Mostly, though, ExLlamaV2's forward pass is fairly similar to that of a HF model. You pass it input token IDs and it outputs logits. For RAG I imagine you want output embeddings. You could get those with the return_last_state argument to the forward function, but I can't really say more without knowing what sort of output your current script needs for embeddings.

mirix commented 6 months ago

Thanks. exl2-for-all seems to work fine for inference and enables reusing HF-like snippets with very few lines of code.

Unfortunately, it is not compatible with Llama Index' HuggingFaceLLM (or any other API).

I wonder how hard it would be extending their Exl2ForCausalLM to be more in line with HF's AutoModelForCausalLM.

It would definitively increase the adoption of exl2.

Unfortunately, I am not a developer.

mirix commented 6 months ago

It works with exl2-for-all.

I just needed to replace the last line of model.py with

return model

There was an additional wrapper there breaking compatibility.

It uses just one GPU and it is much slower than AWQ, so I need to figure a couple of things out, but it is working!

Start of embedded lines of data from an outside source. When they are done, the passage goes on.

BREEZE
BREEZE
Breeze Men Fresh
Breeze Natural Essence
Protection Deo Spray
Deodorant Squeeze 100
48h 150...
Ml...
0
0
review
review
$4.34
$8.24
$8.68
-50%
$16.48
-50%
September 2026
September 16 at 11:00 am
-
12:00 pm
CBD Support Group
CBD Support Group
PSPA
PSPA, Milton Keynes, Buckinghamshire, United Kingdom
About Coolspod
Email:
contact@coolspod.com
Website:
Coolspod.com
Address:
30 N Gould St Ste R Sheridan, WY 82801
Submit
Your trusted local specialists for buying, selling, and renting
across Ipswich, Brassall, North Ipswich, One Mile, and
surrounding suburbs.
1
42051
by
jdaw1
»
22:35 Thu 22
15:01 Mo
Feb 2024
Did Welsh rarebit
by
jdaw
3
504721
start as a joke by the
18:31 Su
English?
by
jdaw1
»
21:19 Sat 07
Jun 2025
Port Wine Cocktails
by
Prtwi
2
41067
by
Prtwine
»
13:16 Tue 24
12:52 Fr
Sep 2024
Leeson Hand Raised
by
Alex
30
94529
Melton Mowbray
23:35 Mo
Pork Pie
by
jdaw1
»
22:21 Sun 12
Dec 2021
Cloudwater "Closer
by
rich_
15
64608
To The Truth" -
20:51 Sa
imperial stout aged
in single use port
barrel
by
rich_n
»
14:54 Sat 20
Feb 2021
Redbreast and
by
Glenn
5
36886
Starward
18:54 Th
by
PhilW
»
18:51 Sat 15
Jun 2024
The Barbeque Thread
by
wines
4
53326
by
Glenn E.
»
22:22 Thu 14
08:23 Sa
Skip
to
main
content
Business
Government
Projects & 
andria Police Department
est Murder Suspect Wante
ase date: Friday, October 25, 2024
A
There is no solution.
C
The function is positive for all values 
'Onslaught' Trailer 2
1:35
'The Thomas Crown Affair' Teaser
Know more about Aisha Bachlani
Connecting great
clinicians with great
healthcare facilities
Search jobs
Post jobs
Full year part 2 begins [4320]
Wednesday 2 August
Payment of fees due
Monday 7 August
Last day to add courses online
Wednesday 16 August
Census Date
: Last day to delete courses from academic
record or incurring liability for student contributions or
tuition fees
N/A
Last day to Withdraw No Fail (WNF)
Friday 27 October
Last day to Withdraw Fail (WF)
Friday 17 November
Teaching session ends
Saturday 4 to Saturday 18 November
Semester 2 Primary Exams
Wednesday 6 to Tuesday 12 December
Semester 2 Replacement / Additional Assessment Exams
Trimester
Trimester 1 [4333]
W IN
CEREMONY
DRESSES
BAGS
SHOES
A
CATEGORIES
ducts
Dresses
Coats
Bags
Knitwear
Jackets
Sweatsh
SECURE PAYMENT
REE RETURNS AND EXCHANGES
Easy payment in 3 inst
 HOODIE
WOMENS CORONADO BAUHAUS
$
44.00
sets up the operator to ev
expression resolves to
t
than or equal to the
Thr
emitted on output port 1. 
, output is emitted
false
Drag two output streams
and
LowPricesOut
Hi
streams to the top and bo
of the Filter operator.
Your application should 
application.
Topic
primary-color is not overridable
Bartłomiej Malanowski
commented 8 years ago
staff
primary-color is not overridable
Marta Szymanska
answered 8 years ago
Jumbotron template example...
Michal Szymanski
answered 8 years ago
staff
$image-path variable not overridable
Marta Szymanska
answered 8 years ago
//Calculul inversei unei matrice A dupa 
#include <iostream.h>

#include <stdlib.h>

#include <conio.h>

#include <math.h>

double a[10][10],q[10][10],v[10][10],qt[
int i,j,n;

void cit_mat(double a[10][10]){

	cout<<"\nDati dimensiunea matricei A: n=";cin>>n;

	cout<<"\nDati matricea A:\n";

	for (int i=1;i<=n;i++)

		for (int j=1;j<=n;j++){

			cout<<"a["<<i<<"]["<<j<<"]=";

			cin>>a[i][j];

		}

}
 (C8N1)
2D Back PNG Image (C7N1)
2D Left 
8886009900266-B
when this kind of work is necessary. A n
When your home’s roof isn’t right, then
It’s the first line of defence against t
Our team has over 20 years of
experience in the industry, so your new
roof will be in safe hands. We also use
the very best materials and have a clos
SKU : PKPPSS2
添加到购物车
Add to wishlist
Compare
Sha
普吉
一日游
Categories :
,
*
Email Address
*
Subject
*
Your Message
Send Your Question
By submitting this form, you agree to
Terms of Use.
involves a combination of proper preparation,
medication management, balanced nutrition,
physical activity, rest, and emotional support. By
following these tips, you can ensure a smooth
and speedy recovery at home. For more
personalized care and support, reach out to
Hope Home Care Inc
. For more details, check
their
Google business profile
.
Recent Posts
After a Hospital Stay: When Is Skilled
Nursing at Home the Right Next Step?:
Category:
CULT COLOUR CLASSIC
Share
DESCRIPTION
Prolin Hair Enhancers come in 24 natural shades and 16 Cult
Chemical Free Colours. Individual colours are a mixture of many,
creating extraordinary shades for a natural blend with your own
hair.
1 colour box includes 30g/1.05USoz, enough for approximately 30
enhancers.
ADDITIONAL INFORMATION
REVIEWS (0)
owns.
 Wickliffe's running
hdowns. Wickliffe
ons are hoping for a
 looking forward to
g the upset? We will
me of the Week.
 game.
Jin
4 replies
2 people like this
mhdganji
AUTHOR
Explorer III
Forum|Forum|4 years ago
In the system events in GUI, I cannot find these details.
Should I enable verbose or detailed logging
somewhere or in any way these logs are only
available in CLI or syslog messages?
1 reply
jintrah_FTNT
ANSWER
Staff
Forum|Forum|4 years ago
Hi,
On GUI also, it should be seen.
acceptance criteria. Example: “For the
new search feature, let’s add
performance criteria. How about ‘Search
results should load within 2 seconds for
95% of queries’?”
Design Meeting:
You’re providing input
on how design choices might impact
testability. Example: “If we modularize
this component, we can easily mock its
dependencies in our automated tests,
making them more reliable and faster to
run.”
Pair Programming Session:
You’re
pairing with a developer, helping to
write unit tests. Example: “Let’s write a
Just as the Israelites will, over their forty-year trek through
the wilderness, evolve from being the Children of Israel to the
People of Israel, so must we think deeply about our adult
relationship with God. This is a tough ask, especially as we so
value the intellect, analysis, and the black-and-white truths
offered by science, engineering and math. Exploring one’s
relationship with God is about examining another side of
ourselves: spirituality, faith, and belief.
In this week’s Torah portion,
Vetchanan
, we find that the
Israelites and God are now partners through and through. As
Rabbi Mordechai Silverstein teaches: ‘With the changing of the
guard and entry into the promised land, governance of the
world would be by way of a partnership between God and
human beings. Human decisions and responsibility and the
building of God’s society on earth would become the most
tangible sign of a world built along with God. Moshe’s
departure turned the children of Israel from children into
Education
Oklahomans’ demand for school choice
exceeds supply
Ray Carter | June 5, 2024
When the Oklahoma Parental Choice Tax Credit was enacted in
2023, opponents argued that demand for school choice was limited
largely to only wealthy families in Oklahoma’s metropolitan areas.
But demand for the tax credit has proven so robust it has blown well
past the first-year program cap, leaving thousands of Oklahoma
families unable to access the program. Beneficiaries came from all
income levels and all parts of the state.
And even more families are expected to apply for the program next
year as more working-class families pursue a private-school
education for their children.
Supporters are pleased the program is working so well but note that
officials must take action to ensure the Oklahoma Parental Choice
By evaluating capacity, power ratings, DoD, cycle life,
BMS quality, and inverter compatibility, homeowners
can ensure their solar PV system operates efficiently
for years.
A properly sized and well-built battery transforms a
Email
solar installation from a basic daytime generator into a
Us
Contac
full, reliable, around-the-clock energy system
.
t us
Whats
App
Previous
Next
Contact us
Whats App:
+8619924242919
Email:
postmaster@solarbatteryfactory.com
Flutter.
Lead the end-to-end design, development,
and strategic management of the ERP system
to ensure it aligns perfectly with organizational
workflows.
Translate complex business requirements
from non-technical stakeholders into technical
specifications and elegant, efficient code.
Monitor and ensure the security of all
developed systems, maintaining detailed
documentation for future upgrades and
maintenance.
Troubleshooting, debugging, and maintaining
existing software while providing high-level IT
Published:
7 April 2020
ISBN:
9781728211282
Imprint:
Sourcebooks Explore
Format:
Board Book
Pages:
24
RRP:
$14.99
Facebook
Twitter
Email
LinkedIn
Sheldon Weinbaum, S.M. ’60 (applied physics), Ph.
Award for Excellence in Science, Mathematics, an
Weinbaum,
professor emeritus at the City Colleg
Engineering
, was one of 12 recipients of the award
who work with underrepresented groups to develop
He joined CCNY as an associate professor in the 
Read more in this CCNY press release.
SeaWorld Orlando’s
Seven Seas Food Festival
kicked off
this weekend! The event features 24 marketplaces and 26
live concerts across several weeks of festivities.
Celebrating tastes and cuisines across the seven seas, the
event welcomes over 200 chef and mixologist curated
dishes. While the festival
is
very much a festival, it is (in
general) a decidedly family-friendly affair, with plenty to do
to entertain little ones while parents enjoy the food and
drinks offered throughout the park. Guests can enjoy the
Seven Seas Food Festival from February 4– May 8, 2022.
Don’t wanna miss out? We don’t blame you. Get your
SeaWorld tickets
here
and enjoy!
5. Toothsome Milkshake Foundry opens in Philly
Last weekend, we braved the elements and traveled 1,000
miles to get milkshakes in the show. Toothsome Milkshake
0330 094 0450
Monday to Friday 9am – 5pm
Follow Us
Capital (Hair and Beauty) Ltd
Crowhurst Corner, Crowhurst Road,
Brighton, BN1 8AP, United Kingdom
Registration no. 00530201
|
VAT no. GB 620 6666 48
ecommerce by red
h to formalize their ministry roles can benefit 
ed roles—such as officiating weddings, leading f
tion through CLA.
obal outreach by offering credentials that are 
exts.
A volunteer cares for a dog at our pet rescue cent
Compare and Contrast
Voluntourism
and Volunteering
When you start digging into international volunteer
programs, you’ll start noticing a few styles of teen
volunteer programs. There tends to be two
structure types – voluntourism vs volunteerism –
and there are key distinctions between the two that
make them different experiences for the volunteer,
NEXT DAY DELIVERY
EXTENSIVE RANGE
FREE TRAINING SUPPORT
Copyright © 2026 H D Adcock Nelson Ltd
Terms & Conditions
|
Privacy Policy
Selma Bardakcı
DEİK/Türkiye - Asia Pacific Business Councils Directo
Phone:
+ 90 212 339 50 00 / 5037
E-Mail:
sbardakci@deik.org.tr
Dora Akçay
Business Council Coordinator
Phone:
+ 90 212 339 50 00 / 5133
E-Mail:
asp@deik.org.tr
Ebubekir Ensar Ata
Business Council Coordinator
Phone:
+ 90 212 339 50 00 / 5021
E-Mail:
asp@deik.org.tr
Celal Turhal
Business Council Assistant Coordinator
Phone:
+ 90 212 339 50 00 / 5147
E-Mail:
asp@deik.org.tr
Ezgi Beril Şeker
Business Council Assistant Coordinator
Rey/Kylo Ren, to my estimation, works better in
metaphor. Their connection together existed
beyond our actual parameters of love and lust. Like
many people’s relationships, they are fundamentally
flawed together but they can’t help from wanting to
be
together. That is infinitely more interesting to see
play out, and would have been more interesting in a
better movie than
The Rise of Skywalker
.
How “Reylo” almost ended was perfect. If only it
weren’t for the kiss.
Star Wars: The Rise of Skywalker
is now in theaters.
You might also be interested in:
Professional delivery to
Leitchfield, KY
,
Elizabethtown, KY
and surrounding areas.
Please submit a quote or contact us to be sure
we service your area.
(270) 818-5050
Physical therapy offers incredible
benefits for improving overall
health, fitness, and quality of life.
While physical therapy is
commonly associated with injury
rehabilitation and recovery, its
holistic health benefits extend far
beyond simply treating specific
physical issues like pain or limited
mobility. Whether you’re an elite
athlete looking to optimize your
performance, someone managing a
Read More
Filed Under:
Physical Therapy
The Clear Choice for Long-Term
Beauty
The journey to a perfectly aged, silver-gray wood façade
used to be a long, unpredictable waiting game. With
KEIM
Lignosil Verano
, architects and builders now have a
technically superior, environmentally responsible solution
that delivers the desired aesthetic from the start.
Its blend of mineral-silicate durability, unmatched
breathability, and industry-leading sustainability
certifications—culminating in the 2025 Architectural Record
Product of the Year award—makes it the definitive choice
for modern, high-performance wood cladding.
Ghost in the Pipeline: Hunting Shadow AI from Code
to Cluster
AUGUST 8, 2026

The testing script is here:

https://github.com/mirix/retrieval-augmented-generation/blob/main/rag_llama_index_bm25_exl2_app.py

edwardsmith999 commented 2 months ago

Hi @mirix , thanks for this. I'm interested in using exl2 for RAG but the code example is missing the hacked model.py (which doesn't have Exl2ForCausalLM explicitly. It seems load_quantized_model returns this but I get a string of errors trying to use this with the exl2 file I have.